- D3.518 - Environmentally relevant irregular polystyrene particles exert stronger biological effects than spherical model particles in human bronchial smooth muscle cells

Plastic degradation releases micro- and nanoplastics detected in air and lung tissue, raising concerns about respiratory health. Plastics undergo physical and chemical degradation processes that lead to the formation of particles with irregular shapes, rough surfaces, and heterogeneous sizes, rather than smooth spherical structures. However, most in vitro studies use spherical particles. This study aimed to compare the effects of spherical polystyrene particles (PS) with irregular PS particles on human bronchial smooth muscle cells (hBSMC).

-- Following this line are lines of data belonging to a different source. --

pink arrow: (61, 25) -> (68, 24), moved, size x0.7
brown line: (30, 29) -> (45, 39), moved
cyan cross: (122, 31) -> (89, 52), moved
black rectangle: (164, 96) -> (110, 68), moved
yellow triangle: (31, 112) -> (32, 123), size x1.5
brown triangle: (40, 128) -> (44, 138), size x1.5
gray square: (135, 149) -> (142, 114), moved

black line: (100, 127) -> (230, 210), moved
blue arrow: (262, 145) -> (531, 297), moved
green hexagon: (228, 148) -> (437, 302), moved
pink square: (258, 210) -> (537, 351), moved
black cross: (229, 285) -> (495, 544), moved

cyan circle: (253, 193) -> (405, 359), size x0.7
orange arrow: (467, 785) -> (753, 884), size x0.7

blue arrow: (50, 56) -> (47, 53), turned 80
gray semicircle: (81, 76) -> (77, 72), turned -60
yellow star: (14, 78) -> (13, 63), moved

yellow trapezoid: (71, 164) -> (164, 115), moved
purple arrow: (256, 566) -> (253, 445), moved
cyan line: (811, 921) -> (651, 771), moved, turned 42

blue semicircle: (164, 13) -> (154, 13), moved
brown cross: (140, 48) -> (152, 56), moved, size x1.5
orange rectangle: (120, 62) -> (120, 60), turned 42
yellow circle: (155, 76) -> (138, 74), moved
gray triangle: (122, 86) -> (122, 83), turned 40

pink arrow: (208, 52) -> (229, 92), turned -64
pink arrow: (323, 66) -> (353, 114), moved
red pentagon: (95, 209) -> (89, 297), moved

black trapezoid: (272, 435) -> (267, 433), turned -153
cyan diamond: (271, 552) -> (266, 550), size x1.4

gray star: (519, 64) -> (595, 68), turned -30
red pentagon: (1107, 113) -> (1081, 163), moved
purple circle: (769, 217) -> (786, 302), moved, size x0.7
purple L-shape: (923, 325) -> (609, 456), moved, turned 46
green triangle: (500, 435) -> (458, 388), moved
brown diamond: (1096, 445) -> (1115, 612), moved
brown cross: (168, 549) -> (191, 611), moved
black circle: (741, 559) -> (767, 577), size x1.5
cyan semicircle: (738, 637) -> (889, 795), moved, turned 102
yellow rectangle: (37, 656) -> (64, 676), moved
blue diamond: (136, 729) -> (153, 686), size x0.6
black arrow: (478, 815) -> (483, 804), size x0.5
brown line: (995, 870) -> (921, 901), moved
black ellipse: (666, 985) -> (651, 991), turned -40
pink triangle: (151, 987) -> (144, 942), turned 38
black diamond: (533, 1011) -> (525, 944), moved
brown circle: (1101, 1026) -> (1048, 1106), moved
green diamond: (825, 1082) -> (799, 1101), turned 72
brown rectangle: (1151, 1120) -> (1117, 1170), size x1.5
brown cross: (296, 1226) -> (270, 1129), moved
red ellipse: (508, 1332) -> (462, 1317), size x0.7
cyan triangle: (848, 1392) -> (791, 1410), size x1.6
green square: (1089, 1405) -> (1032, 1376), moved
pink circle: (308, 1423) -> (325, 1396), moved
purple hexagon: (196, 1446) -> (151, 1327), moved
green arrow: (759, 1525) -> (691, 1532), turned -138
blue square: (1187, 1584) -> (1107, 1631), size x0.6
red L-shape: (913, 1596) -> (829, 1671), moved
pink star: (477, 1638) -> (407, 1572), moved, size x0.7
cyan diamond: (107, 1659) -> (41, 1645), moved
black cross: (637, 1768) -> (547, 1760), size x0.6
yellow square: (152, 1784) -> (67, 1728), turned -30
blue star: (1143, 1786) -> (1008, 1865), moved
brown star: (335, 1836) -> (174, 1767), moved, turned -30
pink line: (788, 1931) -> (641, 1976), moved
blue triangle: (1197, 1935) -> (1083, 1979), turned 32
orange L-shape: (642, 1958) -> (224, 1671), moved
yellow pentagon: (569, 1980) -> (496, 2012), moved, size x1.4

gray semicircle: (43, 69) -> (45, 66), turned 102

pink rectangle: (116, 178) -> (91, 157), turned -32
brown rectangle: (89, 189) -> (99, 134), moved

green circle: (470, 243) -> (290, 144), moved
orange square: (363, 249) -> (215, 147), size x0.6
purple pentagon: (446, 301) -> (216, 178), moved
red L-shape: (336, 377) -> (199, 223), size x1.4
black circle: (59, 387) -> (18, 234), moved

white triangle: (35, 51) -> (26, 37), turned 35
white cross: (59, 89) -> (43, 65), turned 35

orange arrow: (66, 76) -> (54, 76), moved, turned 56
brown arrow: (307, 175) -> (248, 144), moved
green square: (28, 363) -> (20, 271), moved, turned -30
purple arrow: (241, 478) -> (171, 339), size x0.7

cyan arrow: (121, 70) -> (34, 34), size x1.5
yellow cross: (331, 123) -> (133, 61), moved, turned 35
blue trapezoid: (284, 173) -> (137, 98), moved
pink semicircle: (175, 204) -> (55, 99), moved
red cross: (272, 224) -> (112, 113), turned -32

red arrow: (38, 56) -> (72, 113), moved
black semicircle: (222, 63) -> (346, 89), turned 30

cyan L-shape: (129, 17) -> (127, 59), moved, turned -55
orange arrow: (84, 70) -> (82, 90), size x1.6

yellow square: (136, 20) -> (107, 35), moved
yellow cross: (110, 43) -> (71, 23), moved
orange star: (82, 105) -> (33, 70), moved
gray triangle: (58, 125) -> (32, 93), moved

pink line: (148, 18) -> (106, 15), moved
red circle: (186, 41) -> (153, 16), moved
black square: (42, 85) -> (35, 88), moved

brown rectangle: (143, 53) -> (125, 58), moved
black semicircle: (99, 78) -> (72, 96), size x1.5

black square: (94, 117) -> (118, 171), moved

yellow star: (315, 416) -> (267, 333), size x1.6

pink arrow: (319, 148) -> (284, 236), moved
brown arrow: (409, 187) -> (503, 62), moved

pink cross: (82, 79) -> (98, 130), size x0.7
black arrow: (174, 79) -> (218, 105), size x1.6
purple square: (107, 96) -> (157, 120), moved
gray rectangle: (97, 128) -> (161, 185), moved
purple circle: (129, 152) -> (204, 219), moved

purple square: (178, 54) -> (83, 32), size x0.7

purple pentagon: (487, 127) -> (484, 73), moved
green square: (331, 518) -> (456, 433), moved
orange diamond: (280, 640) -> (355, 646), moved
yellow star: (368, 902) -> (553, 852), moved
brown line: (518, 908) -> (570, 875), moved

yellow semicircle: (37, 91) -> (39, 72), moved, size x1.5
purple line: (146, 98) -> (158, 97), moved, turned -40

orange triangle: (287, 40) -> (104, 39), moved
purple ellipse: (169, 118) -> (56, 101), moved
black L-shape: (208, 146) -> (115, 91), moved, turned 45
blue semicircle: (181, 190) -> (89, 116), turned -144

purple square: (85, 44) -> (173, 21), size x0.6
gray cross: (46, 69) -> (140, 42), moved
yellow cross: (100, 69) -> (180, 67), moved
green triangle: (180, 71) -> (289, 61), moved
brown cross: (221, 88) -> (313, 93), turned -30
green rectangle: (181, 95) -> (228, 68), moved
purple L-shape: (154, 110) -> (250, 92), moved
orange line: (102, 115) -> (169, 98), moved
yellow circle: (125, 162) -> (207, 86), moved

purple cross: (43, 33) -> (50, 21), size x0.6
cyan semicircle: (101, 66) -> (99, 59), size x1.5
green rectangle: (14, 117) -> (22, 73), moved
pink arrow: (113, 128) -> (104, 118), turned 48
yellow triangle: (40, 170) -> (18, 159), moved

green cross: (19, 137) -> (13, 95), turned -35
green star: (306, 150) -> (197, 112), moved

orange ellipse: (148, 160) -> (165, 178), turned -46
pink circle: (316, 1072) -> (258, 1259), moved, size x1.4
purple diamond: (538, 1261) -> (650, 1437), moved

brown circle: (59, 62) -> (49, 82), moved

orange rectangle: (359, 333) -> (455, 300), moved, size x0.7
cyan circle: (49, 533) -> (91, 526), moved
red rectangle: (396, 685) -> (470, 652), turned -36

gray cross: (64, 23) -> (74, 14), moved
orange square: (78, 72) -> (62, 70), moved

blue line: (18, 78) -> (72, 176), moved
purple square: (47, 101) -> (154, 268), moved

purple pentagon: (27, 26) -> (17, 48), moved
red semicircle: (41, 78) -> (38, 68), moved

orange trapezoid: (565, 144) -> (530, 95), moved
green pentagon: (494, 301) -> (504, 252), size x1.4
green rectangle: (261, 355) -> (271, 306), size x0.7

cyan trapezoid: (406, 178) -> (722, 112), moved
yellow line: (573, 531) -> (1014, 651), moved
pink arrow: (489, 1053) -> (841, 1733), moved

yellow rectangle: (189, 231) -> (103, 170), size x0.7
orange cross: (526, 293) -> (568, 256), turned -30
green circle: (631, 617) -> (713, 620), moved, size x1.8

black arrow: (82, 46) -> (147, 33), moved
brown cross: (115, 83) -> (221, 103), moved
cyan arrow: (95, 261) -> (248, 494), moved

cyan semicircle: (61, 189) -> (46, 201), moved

Healthy hBSMC were cultured under standard conditions and exposed to spherical PS of Ø25 nm and irregular PS <0.22 µm in size (at the same mass concentration, 100 µg/mL). Commercially purchased spherical PS and irregular PS generated from disposable polystyrene cutlery by cryogenic milling and suspended in PBS were used. Intracellular localization of PS in hBSMC were visualized with holotomographic microscopy. Changes in hBSMC morphology and behavior were monitored using holographic microscopy. Cellular responses were compared between groups to assess whether PS type influences the biological effects.

Imaging showed that irregular PS penetrated hBSMC, indicating cellular internalization. After exposure, irregular PS fragments caused a greater reduction in hBSMC confluence and cell number than spherical PS particles. Compared with control cells, confluence decreased by approximately 19% after exposure to irregular PS and by approximately 9% after exposure to spherical PS, while cell number decreased by approximately 20% and 13%, respectively. Morphological analysis revealed that the most pronounced difference was observed in optical thickness. After exposure to irregular PS, cell thickness reached approximately 20–25 µm, whereas control cells and cells exposed to spherical PS remained lower at 5–7 µm, and irregular PS exposure was associated with a broader optical volume distribution and an altered cell irregularity profile.

Environmentally relevant irregular PS particles exert stronger biological effects on hBSMC than conventional spherical particles. Irregular PS were internalized by the cells, caused a greater reduction in cell growth, and induced more pronounced morphological changes. This suggests that particle morphology is an important determinant of cellular responses and that the use of irregular particles may improve the biological relevance of in vitro models and better reflect real-life exposure to micro- and nanoplastics.